Furthermore, it is important to note that the habitat ranges of both E. diadema and D. setosum are in the Indo-Pacific region which is distinct from the habitat range of D. antillarum, which are typically found in the western Atlantic Ocean, the Caribbean Sea, the tropical coasts of South America down to Brazil, and from Bermuda to Florida. The authors are aware that a new subspecies of D. antillarum, called D. antillarum ascensionis has been recently identified in the eastern Atlantic, which is similar to the mid-Atlantic species of D. antillarum (Rodriguez, et al. 2013). This new subspecies is also similar to D. africanum that are found in the Eastern Atlantic islands, from Madeira Islands to the Guinean Gulf including Salvage Islands, Canary Islands, Cape Verde Islands (Hernández et al. 2008), and Sâo Tome Island (Lessios et al. 2001). While D. antillarum have been repopulating areas, which have extended their previous habitat range, we are not aware of any D. africanum that has migrated as far west as Puerto Rico, in the Caribbean Sea. In addition, when identifying the specimen prior to collection for this study, it lacked the typical iridophores that are identifiable in the sunlight of D. africanum. While the ATPase sequence analysis presented in this study does reflect that there are similarities in these sequence between D. antillarum, D. africanum and D. mexicanum, the ATPase gene sequence that was extracted from the mitogenome used in this analysis most closely resembles that of another D. antillarum (see Supplemental Figure 2). Thus, the authors think that the species used in this study has been correctly identified. Yet, as additional mitogenome sequences become available, the phylogenetic tree describing the relationships between genera within Diadematidae should become more thorough.

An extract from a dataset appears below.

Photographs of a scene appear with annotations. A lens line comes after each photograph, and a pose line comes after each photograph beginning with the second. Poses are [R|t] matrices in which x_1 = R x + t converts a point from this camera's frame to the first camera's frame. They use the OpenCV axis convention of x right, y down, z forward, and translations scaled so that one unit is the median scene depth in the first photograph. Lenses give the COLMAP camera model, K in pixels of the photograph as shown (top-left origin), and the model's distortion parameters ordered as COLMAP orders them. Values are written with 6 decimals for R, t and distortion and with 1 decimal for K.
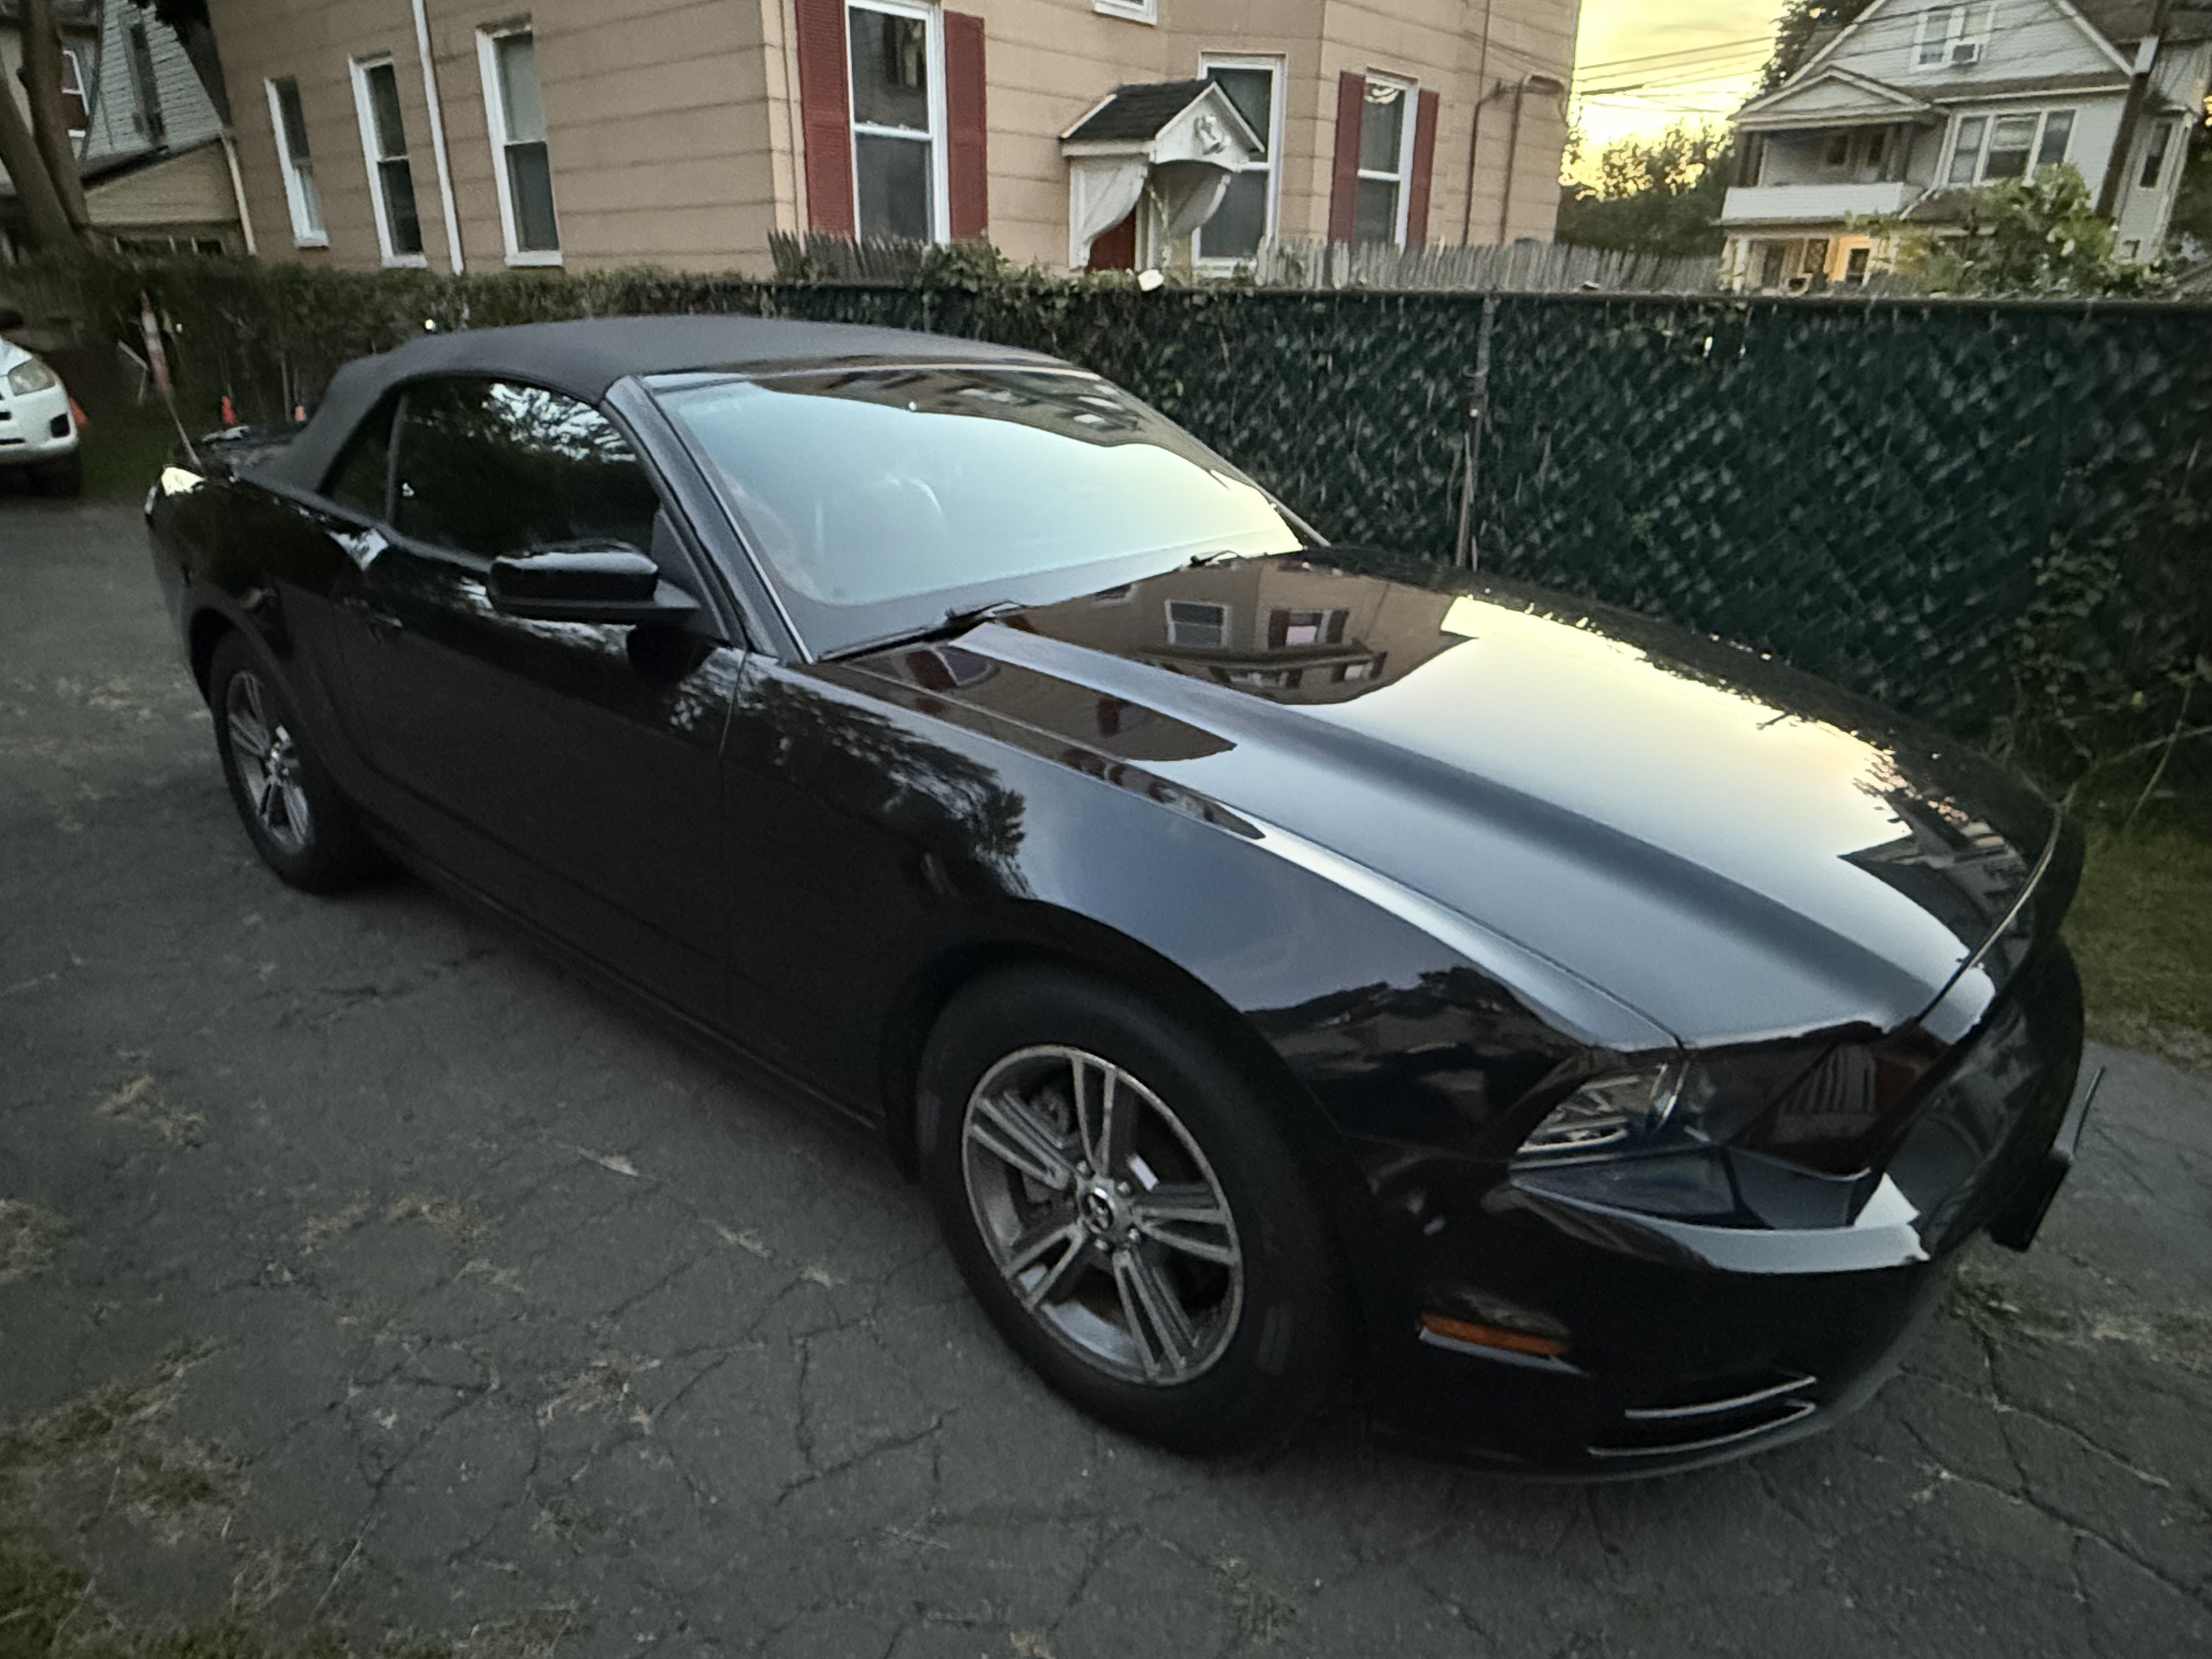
lens RADIAL K [[1301.0, 0, 1109.7], [0, 1301.0, 830.3], [0, 0, 1]] dist [-0.005140, 0.003259]
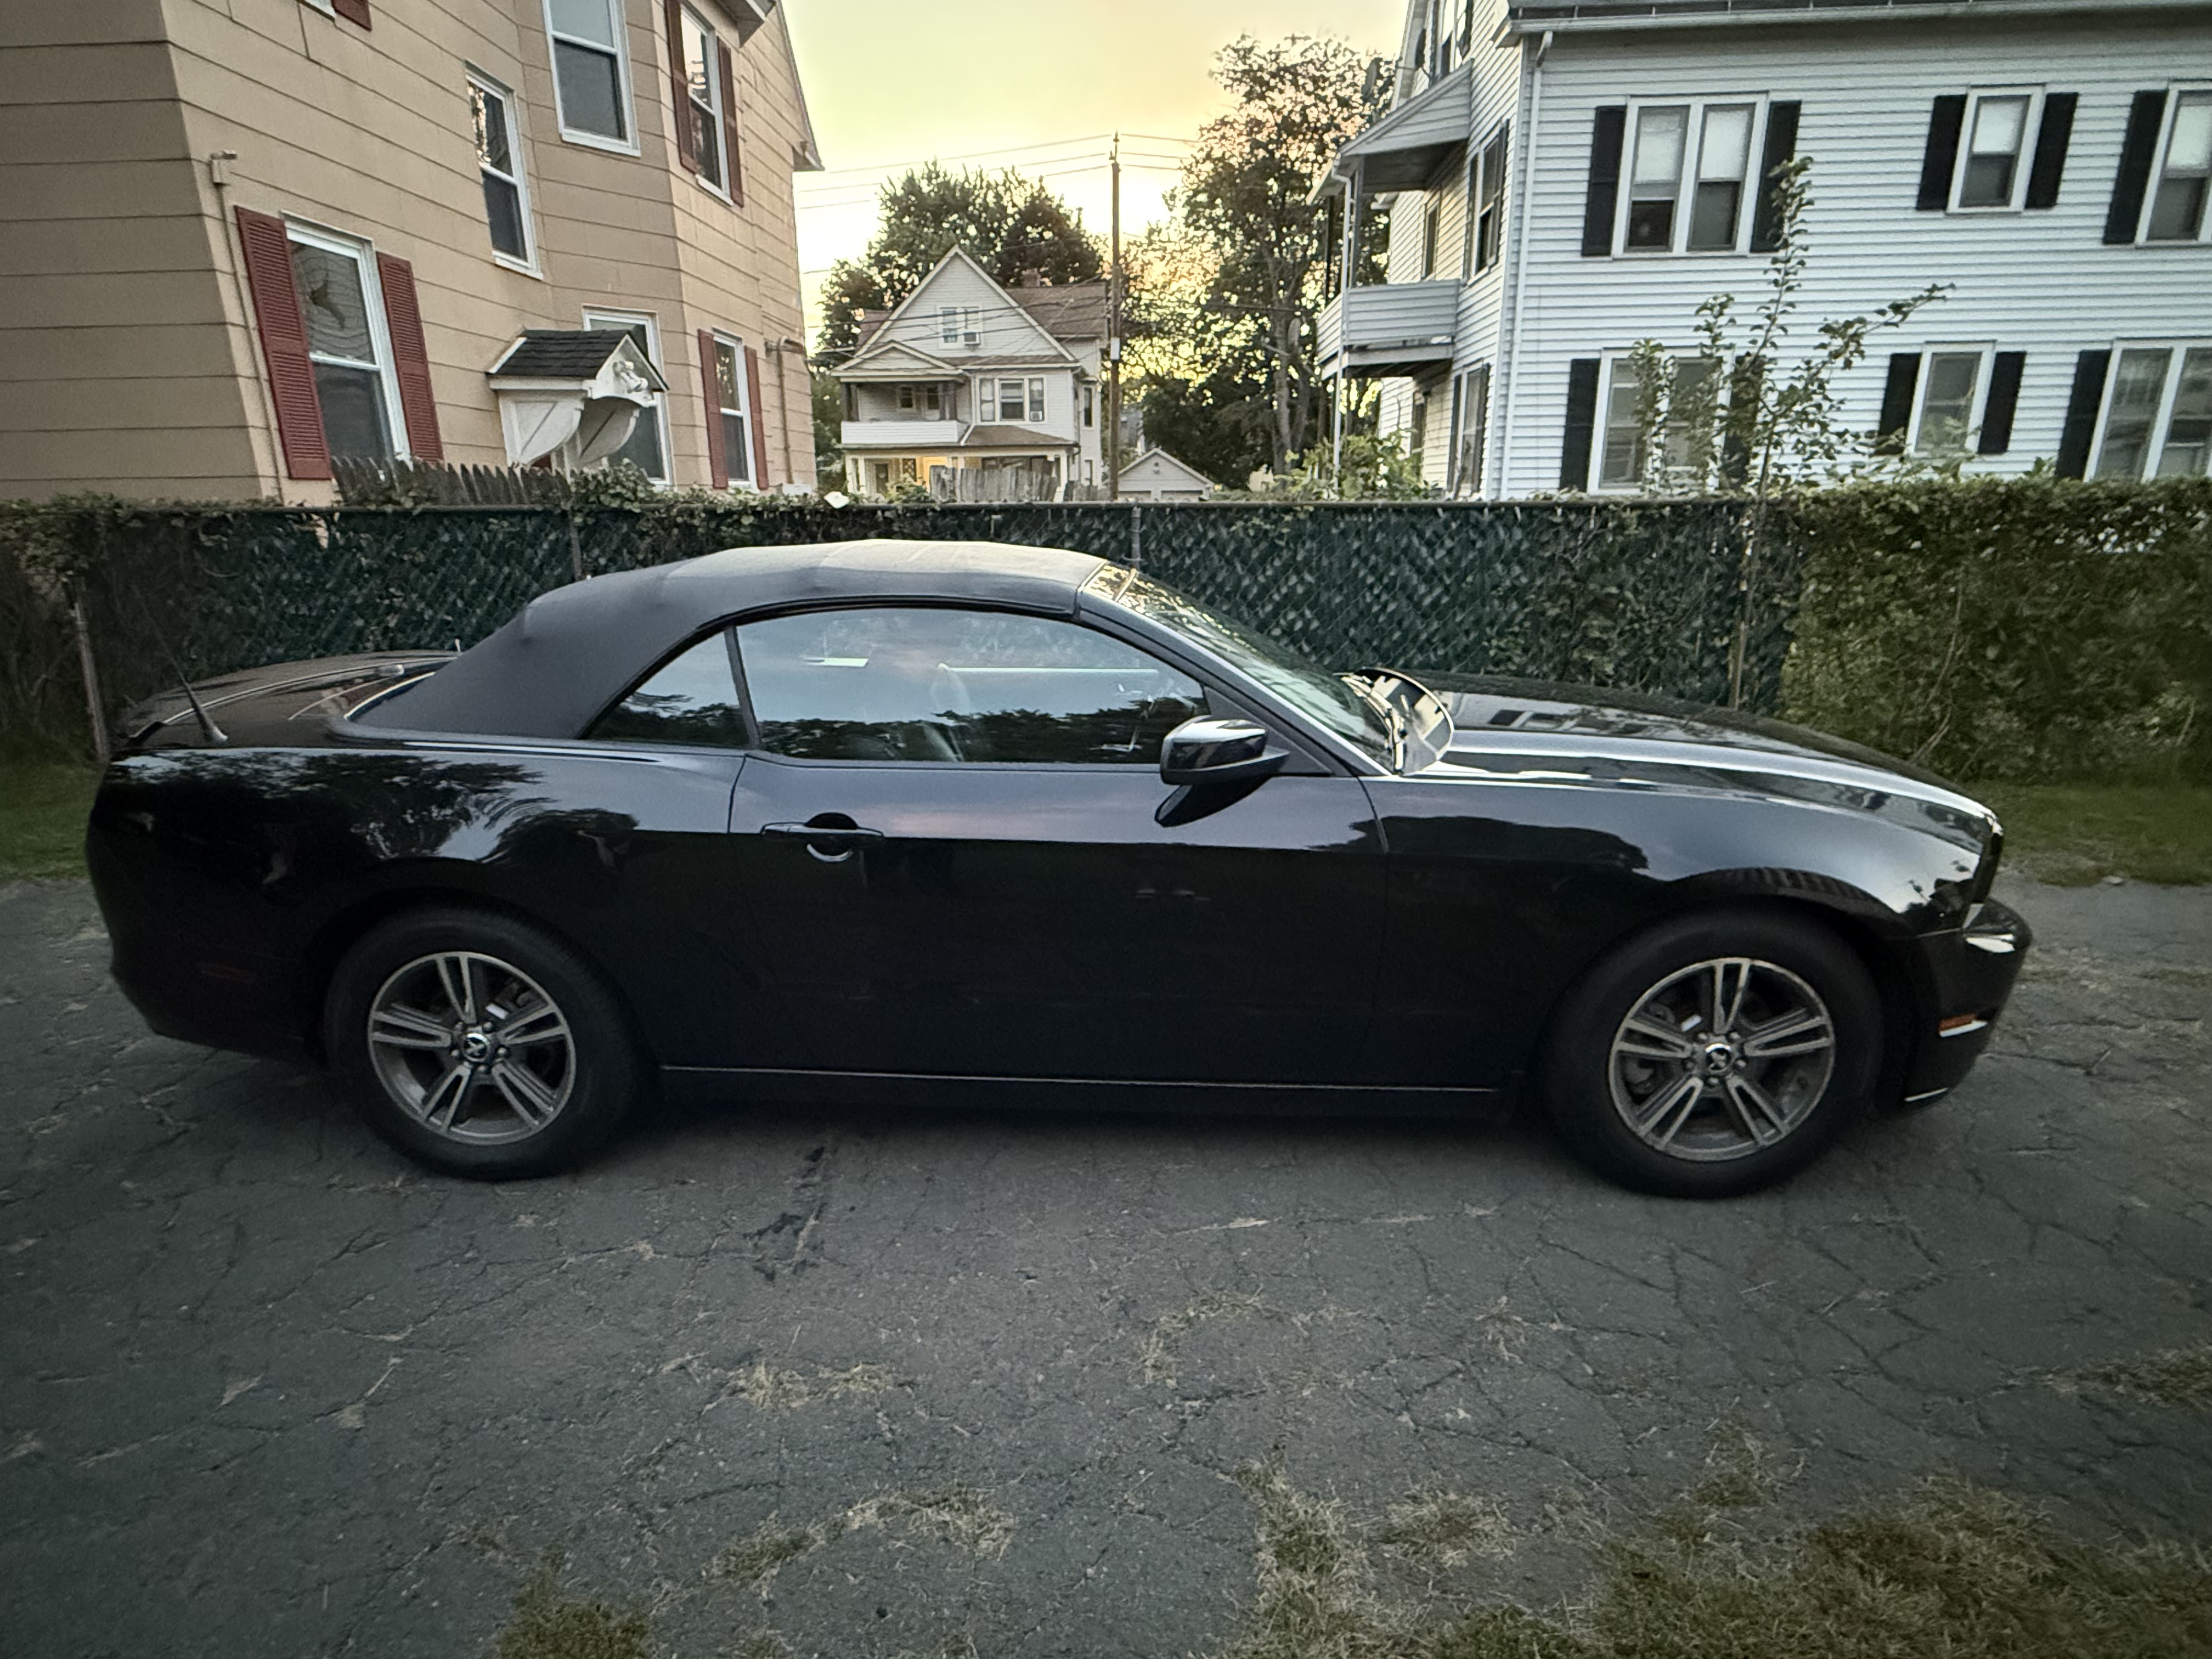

In conclusion, these results may provide some insight into the dispersal and speciation events of the family Diadematidae. However, more data is needed from other genera to draw further conclusions about the evolution and adaptation of this family lineage. The mitogenome sequence produced through this study can serve as a reference sequence for this species of sea urchin. In addition, the nuclear sequences generated in this study will be included in a larger study to assembly the whole genome for this species. Moreover, given the necessity of D. antillarum for maintaining the health and current structure of the remaining coral dominated coastlines in the face of global climate change, the genetics of this species will be likely important to include in future conservation and population genetics studies.
3. Data accessibility
The mitochondrial genome sequence has been deposited at DDBJ/ENA/GenBank under the accession number ON725136 (pending; submitted on May 19, 2022). The data is linked to the NCBI BioProject and BioSample numbers PRJNA839760 and SAMN28553754, respectively. All intermediate files are available in our GitHub repository: https://github.com/aglabx/mtDNA_assembly/tree/master/Diadema_anthilarum.
Declaration of Competing Interest
The authors declare that there is no conflict of interests regarding the publication of this article.
Acknowledgements
Funding for the project was provided by start-up funds granted to Tarás Oleksyk by Oakland University.